◆ ОТРЫВОК ТЕКСТА:
# # # #

Вернуться к Д.М. Евсеев. Чеховская Москва

Пристанище на Малой Дмитровке

Бывший дом Шешкова (Малая Дмитровка, дом № 1), возведенный в конце позапрошлого века, прежде был трехэтажным, надстроили его позднее. Похожие доходные дома проектировались не выше трех-четырех этажей. Но кое-где уже росли те высокие строения, которые Чехов метко называл ящиками из-под мыла.

Здесь писатель с небольшими перерывами прожил с 16 апреля 1899 г. до 10 декабря 1900 г.; вход был с Дегтярного переулка. В наши дни дому несказанно повезло: фасад его воспроизведен более или менее точно, хотя и не без показной яркости.

Чехов собирался сидеть дома и читать корректуру. Но получилось по-другому: Антона Павловича одолевали визитеры, да и сам он не усидел на месте — 23-го был в гостях у Льва Толстого в Хамовниках. «В Москве, когда я приехал сюда было холодно, шел снег... (...) Посетителей тьма-тьмущая, разговоры бесконечные — и на второй день праздника от утомления я едва двигался и чувствовал себя бездыханным трупом», — писал он 24 апреля, и, подшучивая над доктором И.Н. Альтшуллером, добавлял: «Вчера был у Федотовой на ужине, который продолжался до двух часов. Это я назло Вам» (П., 8, 154).

Кстати сказать, Г.Н. Федотову Антон Павлович называл «актрисой настоящей, неподдельной», а жила она неподалеку — в доме Иордана в Леонтьевском переулке. И одним из соседей ее был артист А.Л. Вишневский, которого Чехов хорошо знал. А если учесть, что писатель очень любил шумные актерские компании с рассказами и сценками «для своих», то почти наверняка можно назвать и сослуживца Федотовой по Малому театру А.И. Сумбатова (Южина), способного очаровать любое общество. Занятно и прошлое бывшего дома Иордана (ныне дом № 21): Антон Павлович не забыл, конечно, как ходил сюда в «Будильник».

Тем временем из Петербурга шли «тяжелые», «покаянные» письма от Суворина. Его газета все больше подвергалась нападкам либеральной интеллигенции. Гнев публики был отчасти справедлив. На фоне шумных студенческих беспорядков, которые могли радовать лишь людей, подобных Горькому, на фоне полиции, хлеставшей молодежь нагайками, и более крупных чинов, признающих только насилие и бесполезные запреты, — правительственное направление и ложь «Нового времени» выглядели отвратительно. Возмущение нарастало, как снежный ком. Суворина обвиняли уже в подкупе, требуя над ним литературного «суда чести».

# # # #

◆ ФРАГМЕНТЫ НАБОРА ДАННЫХ:
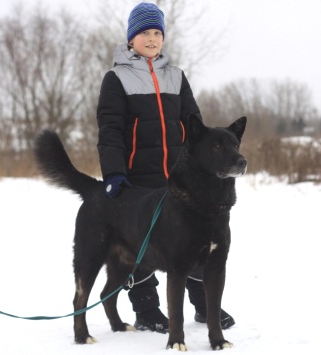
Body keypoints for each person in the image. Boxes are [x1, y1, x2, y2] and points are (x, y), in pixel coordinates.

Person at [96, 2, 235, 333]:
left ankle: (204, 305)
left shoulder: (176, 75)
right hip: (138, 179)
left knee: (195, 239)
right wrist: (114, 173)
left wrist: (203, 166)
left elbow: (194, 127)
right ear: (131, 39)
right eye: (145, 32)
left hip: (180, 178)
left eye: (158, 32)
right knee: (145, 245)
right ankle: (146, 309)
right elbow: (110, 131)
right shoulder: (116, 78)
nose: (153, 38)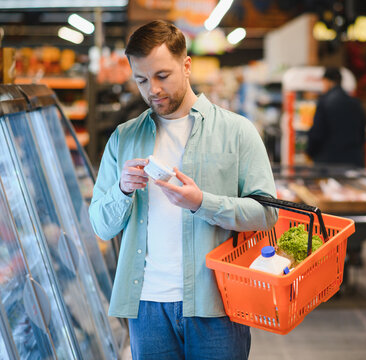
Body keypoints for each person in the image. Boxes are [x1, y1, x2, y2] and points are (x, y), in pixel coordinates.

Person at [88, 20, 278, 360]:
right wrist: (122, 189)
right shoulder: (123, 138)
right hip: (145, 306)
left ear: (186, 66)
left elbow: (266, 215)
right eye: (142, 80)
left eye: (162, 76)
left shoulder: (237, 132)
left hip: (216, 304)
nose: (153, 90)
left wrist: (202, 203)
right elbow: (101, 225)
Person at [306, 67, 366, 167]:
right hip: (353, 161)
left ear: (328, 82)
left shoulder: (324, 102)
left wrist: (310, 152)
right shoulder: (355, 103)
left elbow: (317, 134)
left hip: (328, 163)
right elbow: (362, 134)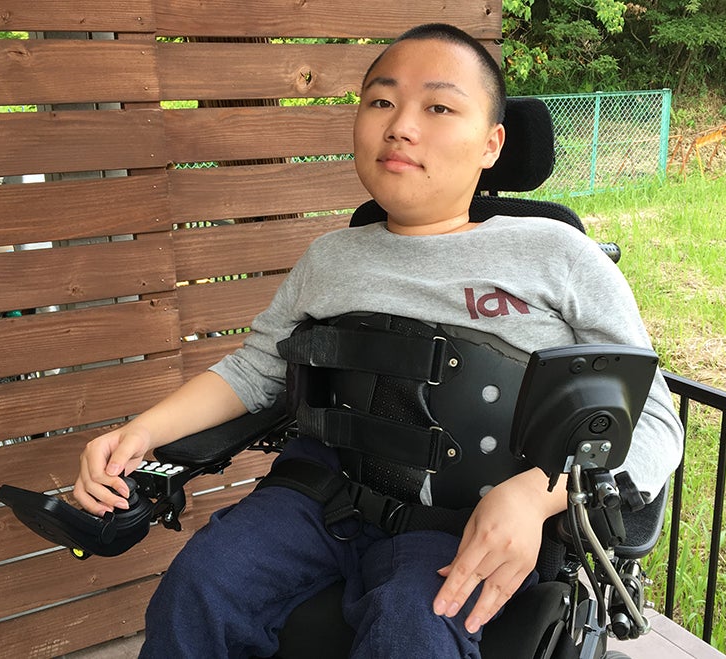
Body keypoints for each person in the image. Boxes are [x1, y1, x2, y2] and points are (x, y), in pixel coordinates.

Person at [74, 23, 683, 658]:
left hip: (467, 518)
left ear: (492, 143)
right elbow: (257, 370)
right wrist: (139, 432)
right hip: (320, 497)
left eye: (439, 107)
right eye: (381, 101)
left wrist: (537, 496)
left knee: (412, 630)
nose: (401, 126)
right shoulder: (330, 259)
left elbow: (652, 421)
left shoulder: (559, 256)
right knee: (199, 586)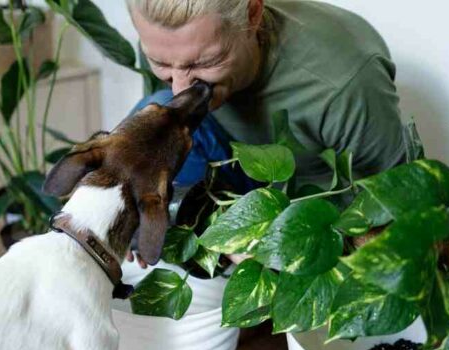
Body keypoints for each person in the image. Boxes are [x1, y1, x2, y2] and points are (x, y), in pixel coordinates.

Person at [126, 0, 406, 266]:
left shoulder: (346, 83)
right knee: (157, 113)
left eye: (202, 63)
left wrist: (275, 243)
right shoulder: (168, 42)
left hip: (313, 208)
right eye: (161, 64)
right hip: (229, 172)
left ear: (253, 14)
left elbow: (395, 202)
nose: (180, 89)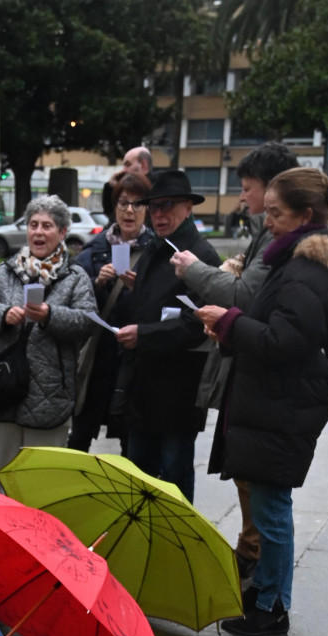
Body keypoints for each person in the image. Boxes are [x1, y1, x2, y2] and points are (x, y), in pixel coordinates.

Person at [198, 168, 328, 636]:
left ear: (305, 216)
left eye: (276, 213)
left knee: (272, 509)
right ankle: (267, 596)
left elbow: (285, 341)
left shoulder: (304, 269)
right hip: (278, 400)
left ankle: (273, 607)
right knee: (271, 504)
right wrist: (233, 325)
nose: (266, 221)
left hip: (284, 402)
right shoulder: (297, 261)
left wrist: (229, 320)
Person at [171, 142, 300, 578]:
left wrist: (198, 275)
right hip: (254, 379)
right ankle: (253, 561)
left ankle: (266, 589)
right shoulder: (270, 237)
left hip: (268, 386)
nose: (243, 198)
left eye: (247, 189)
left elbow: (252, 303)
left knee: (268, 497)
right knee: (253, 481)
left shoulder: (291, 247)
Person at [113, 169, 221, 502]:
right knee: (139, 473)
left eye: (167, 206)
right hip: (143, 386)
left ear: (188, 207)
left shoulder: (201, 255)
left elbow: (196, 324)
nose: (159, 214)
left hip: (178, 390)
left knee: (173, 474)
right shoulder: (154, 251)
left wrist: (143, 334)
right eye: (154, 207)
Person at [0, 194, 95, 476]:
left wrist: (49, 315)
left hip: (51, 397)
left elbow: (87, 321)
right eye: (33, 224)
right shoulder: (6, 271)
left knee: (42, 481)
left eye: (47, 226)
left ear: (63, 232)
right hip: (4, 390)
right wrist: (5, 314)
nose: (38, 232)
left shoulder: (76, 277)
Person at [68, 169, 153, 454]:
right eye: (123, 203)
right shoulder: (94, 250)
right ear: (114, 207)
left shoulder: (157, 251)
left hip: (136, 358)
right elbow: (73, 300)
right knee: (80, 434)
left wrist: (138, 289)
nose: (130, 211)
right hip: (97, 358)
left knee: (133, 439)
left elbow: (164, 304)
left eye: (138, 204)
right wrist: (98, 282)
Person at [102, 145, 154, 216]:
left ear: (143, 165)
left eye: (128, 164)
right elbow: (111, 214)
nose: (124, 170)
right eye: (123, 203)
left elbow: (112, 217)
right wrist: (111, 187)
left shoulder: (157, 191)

# # # #

◆ ЗАДАЧА 1:
Перечислите все улицы и переулки Москвы, которые упоминаются в отрывке текста о Чехове.
◆ ЗАДАЧА 2:
В какие даты, согласно отрывку текста о Чехове, писатель начал и закончил жить в бывшем доме Шешкова?

◆ ОТВЕТ 1:
Малая Дмитровка, Дегтярный переулок, Леонтьевский переулок.

◆ ОТВЕТ 2:
С 16 апреля 1899 г. до 10 декабря 1900 г.